_What is required:_
Please give the listing underneath again, exactly as shown.

[Opening Data supplied section]

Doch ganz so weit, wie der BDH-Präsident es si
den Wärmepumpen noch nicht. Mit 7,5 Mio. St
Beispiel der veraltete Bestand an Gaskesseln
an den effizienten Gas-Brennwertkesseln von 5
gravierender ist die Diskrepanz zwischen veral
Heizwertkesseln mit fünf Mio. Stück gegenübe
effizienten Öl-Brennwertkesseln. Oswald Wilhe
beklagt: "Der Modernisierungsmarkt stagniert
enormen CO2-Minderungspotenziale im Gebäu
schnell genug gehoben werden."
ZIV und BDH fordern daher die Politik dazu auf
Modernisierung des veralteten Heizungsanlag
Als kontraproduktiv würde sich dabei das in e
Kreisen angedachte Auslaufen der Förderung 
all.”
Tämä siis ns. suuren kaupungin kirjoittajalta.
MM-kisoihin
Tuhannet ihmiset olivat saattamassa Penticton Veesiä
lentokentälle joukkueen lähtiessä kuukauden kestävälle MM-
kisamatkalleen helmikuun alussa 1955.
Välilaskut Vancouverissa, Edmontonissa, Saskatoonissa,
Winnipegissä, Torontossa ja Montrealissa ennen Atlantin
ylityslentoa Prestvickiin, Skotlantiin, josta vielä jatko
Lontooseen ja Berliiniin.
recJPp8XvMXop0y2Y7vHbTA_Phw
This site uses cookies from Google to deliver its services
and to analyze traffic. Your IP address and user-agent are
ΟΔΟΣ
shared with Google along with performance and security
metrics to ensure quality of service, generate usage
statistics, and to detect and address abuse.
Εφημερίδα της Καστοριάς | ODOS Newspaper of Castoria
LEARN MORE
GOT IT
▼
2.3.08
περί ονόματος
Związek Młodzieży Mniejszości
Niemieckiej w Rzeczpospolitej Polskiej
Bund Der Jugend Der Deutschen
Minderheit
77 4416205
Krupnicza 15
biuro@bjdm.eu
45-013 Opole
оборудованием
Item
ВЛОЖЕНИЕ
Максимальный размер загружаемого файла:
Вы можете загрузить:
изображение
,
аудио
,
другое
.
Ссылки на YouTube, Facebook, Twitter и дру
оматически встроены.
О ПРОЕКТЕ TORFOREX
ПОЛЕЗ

[Closing Data supplied section]

_Written answer:_
Doch ganz so weit, wie der BDH-Präsident es si
den Wärmepumpen noch nicht. Mit 7,5 Mio. St
Beispiel der veraltete Bestand an Gaskesseln
an den effizienten Gas-Brennwertkesseln von 5
gravierender ist die Diskrepanz zwischen veral
Heizwertkesseln mit fünf Mio. Stück gegenübe
effizienten Öl-Brennwertkesseln. Oswald Wilhe
beklagt: "Der Modernisierungsmarkt stagniert
enormen CO2-Minderungspotenziale im Gebäu
schnell genug gehoben werden."
ZIV und BDH fordern daher die Politik dazu auf
Modernisierung des veralteten Heizungsanlag
Als kontraproduktiv würde sich dabei das in e
Kreisen angedachte Auslaufen der Förderung 
all.”
Tämä siis ns. suuren kaupungin kirjoittajalta.
MM-kisoihin
Tuhannet ihmiset olivat saattamassa Penticton Veesiä
lentokentälle joukkueen lähtiessä kuukauden kestävälle MM-
kisamatkalleen helmikuun alussa 1955.
Välilaskut Vancouverissa, Edmontonissa, Saskatoonissa,
Winnipegissä, Torontossa ja Montrealissa ennen Atlantin
ylityslentoa Prestvickiin, Skotlantiin, josta vielä jatko
Lontooseen ja Berliiniin.
recJPp8XvMXop0y2Y7vHbTA_Phw
This site uses cookies from Google to deliver its services
and to analyze traffic. Your IP address and user-agent are
ΟΔΟΣ
shared with Google along with performance and security
metrics to ensure quality of service, generate usage
statistics, and to detect and address abuse.
Εφημερίδα της Καστοριάς | ODOS Newspaper of Castoria
LEARN MORE
GOT IT
▼
2.3.08
περί ονόματος
Związek Młodzieży Mniejszości
Niemieckiej w Rzeczpospolitej Polskiej
Bund Der Jugend Der Deutschen
Minderheit
77 4416205
Krupnicza 15
biuro@bjdm.eu
45-013 Opole
оборудованием
Item
ВЛОЖЕНИЕ
Максимальный размер загружаемого файла:
Вы можете загрузить:
изображение
,
аудио
,
другое
.
Ссылки на YouTube, Facebook, Twitter и дру
оматически встроены.
О ПРОЕКТЕ TORFOREX
ПОЛЕЗ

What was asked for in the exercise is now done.